• [INSTRUCTION]:
Wherever the string "选择其它背景图片" appears in the listing, copy that line.

• [DATA FOR REVIEW]:

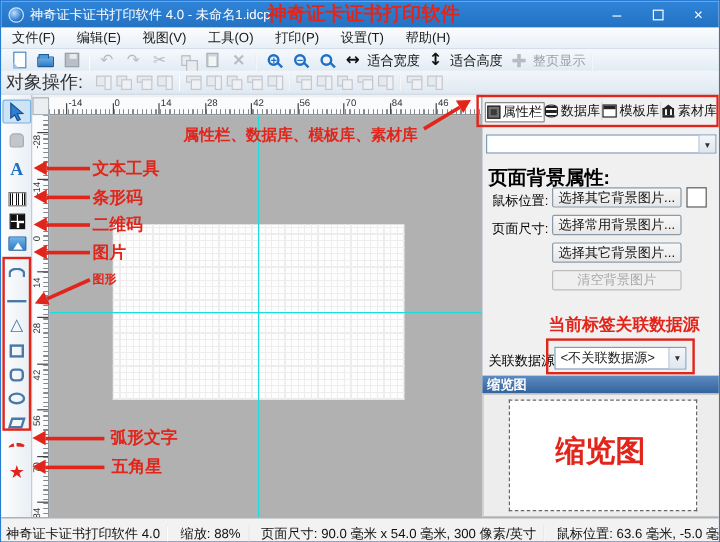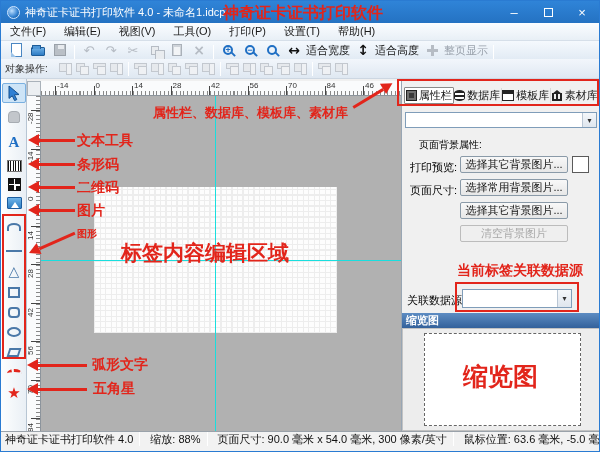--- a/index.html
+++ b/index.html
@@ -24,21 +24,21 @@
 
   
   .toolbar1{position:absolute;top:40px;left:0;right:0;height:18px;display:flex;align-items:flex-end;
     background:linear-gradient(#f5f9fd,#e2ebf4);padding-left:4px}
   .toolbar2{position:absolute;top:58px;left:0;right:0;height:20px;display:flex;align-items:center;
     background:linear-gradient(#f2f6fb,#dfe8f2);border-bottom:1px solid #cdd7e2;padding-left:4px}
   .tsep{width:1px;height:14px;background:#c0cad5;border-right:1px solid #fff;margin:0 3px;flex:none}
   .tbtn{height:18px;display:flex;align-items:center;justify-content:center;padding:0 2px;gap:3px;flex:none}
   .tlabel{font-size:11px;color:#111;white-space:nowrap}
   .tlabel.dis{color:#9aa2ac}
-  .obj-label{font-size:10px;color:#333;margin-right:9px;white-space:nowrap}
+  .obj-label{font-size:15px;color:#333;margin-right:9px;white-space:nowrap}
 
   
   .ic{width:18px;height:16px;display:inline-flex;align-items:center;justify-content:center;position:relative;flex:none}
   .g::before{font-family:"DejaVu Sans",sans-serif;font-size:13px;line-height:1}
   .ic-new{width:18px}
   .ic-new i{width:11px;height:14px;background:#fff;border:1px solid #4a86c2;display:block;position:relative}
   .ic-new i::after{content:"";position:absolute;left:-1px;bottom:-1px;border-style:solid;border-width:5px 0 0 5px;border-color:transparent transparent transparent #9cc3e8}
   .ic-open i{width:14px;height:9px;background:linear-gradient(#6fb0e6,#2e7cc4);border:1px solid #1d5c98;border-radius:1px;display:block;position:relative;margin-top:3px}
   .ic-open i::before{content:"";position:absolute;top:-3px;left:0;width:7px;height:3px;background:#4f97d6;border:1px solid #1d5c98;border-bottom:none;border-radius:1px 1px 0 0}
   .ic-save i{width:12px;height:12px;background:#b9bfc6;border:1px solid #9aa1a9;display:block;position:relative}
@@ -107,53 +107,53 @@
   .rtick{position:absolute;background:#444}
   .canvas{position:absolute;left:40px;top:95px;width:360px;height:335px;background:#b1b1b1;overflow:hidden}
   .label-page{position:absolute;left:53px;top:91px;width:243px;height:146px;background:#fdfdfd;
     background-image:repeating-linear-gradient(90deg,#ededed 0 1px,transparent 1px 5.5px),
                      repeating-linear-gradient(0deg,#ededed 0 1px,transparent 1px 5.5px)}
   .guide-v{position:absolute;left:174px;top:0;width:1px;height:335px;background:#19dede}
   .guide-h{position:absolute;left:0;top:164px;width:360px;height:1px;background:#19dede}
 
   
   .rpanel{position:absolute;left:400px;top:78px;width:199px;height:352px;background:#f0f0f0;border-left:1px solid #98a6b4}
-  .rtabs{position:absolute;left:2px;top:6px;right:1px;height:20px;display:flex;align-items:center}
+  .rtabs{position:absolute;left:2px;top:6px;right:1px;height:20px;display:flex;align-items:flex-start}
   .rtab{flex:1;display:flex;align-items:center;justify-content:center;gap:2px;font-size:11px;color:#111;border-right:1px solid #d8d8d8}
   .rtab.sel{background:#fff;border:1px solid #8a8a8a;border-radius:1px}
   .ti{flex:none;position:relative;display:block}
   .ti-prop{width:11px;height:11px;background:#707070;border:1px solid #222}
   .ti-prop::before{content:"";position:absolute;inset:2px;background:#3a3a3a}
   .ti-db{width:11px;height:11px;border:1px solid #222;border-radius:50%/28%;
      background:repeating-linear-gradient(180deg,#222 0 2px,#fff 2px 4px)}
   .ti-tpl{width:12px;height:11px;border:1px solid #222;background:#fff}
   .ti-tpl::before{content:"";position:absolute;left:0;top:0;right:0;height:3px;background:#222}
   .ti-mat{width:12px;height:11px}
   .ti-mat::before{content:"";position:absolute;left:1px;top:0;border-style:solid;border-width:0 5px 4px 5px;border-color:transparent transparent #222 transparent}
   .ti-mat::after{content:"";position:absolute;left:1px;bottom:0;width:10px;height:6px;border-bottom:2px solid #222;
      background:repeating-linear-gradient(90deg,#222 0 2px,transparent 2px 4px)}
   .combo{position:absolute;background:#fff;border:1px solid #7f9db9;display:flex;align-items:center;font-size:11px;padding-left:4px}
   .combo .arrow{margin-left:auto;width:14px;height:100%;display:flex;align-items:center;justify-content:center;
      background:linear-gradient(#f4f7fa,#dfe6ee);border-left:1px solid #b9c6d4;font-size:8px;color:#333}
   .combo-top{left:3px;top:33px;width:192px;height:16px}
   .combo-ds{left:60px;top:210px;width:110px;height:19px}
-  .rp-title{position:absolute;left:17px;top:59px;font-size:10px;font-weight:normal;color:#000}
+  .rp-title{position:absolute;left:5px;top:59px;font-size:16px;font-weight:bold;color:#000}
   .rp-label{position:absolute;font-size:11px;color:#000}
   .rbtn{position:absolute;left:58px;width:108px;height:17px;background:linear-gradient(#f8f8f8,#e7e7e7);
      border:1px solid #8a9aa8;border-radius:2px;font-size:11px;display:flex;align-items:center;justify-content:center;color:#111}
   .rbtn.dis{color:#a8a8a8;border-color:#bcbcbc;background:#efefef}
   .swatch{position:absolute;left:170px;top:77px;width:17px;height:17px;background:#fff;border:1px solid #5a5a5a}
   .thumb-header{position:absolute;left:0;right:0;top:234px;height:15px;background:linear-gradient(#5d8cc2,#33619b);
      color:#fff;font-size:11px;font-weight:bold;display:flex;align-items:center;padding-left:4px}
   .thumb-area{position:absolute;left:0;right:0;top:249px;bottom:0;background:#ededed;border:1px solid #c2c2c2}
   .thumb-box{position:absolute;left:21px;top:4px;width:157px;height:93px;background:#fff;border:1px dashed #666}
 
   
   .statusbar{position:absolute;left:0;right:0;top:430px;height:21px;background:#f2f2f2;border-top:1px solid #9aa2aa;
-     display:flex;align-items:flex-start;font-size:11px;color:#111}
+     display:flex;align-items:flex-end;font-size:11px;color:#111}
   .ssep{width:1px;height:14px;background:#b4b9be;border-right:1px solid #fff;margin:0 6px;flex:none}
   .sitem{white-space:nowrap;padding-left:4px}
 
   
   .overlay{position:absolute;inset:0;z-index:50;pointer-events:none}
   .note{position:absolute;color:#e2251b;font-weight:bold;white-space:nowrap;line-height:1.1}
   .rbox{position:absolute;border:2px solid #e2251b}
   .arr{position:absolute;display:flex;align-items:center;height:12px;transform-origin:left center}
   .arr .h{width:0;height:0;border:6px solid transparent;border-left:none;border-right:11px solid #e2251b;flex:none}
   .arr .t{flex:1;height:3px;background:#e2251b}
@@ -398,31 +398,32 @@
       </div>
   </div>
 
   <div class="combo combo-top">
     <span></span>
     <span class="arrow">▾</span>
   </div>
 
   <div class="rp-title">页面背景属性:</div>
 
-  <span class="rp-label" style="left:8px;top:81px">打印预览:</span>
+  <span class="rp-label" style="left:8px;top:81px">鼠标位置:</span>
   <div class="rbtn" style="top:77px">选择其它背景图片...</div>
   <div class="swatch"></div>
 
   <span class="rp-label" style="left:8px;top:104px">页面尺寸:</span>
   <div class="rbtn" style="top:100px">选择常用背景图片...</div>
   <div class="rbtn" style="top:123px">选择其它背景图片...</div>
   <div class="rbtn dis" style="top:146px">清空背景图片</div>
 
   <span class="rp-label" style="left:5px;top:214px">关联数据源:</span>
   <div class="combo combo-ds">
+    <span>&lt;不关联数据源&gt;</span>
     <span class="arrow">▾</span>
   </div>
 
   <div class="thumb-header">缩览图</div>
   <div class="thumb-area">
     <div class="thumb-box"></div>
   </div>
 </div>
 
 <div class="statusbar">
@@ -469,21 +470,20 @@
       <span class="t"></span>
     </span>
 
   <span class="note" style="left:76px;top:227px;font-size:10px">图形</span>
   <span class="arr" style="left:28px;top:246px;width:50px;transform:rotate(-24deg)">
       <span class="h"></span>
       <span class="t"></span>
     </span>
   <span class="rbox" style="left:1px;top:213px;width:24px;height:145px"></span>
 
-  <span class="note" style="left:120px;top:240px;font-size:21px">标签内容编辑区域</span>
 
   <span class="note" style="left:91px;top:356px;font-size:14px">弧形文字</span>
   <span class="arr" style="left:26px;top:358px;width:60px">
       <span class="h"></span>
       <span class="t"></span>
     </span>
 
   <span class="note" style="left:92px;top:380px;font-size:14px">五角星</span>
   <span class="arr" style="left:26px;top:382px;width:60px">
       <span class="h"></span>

• [EXERCISE OUTPUT]:
   <div class="rbtn" style="top:77px">选择其它背景图片...</div>
   <div class="rbtn" style="top:123px">选择其它背景图片...</div>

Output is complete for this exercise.